• ACTIVITY
Nothing but the lines from the start of the entries through the line containing "lưỡng, một sai" should appear in the answer, each given exactly.
══ AVAILABLE RECORDS
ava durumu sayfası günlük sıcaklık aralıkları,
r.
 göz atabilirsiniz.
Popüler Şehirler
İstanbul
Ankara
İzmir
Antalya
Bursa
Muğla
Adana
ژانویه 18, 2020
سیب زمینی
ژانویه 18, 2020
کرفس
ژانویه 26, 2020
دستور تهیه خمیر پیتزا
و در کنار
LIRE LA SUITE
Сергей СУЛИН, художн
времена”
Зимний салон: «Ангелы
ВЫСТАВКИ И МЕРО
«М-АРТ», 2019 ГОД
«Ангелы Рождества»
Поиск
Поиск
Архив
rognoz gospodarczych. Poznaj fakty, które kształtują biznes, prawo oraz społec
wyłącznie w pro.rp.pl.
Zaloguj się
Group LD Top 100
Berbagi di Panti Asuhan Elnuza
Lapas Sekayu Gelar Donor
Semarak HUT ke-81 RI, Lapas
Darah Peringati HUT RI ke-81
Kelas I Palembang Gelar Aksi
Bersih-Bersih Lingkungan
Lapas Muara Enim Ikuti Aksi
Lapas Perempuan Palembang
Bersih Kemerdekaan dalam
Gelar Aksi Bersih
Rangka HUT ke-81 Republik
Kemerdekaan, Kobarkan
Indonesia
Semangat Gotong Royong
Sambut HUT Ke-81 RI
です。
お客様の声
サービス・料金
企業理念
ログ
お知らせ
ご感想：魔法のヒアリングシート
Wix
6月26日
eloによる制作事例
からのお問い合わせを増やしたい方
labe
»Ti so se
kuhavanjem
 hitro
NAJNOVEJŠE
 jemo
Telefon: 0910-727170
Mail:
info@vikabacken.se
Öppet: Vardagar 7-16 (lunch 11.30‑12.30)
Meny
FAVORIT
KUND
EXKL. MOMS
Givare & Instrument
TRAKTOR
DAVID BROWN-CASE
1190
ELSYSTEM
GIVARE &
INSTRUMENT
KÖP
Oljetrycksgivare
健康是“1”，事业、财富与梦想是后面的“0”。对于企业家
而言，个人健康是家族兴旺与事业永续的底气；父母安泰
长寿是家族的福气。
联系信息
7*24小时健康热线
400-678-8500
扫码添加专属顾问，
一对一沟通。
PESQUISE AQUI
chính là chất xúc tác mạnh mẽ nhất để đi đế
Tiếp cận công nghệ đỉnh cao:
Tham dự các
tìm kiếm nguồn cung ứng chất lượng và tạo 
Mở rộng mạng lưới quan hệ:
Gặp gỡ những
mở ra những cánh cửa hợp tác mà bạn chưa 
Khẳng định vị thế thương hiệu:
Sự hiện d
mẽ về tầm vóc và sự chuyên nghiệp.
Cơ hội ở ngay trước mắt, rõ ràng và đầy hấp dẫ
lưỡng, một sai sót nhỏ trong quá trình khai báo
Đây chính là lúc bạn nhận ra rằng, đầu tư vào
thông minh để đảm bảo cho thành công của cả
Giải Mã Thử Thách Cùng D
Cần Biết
════
• ANSWER TO THE EXERCISE
ava durumu sayfası günlük sıcaklık aralıkları,
r.
 göz atabilirsiniz.
Popüler Şehirler
İstanbul
Ankara
İzmir
Antalya
Bursa
Muğla
Adana
ژانویه 18, 2020
سیب زمینی
ژانویه 18, 2020
کرفس
ژانویه 26, 2020
دستور تهیه خمیر پیتزا
و در کنار
LIRE LA SUITE
Сергей СУЛИН, художн
времена”
Зимний салон: «Ангелы
ВЫСТАВКИ И МЕРО
«М-АРТ», 2019 ГОД
«Ангелы Рождества»
Поиск
Поиск
Архив
rognoz gospodarczych. Poznaj fakty, które kształtują biznes, prawo oraz społec
wyłącznie w pro.rp.pl.
Zaloguj się
Group LD Top 100
Berbagi di Panti Asuhan Elnuza
Lapas Sekayu Gelar Donor
Semarak HUT ke-81 RI, Lapas
Darah Peringati HUT RI ke-81
Kelas I Palembang Gelar Aksi
Bersih-Bersih Lingkungan
Lapas Muara Enim Ikuti Aksi
Lapas Perempuan Palembang
Bersih Kemerdekaan dalam
Gelar Aksi Bersih
Rangka HUT ke-81 Republik
Kemerdekaan, Kobarkan
Indonesia
Semangat Gotong Royong
Sambut HUT Ke-81 RI
です。
お客様の声
サービス・料金
企業理念
ログ
お知らせ
ご感想：魔法のヒアリングシート
Wix
6月26日
eloによる制作事例
からのお問い合わせを増やしたい方
labe
»Ti so se
kuhavanjem
 hitro
NAJNOVEJŠE
 jemo
Telefon: 0910-727170
Mail:
info@vikabacken.se
Öppet: Vardagar 7-16 (lunch 11.30‑12.30)
Meny
FAVORIT
KUND
EXKL. MOMS
Givare & Instrument
TRAKTOR
DAVID BROWN-CASE
1190
ELSYSTEM
GIVARE &
INSTRUMENT
KÖP
Oljetrycksgivare
健康是“1”，事业、财富与梦想是后面的“0”。对于企业家
而言，个人健康是家族兴旺与事业永续的底气；父母安泰
长寿是家族的福气。
联系信息
7*24小时健康热线
400-678-8500
扫码添加专属顾问，
一对一沟通。
PESQUISE AQUI
chính là chất xúc tác mạnh mẽ nhất để đi đế
Tiếp cận công nghệ đỉnh cao:
Tham dự các
tìm kiếm nguồn cung ứng chất lượng và tạo 
Mở rộng mạng lưới quan hệ:
Gặp gỡ những
mở ra những cánh cửa hợp tác mà bạn chưa 
Khẳng định vị thế thương hiệu:
Sự hiện d
mẽ về tầm vóc và sự chuyên nghiệp.
Cơ hội ở ngay trước mắt, rõ ràng và đầy hấp dẫ
lưỡng, một sai sót nhỏ trong quá trình khai báo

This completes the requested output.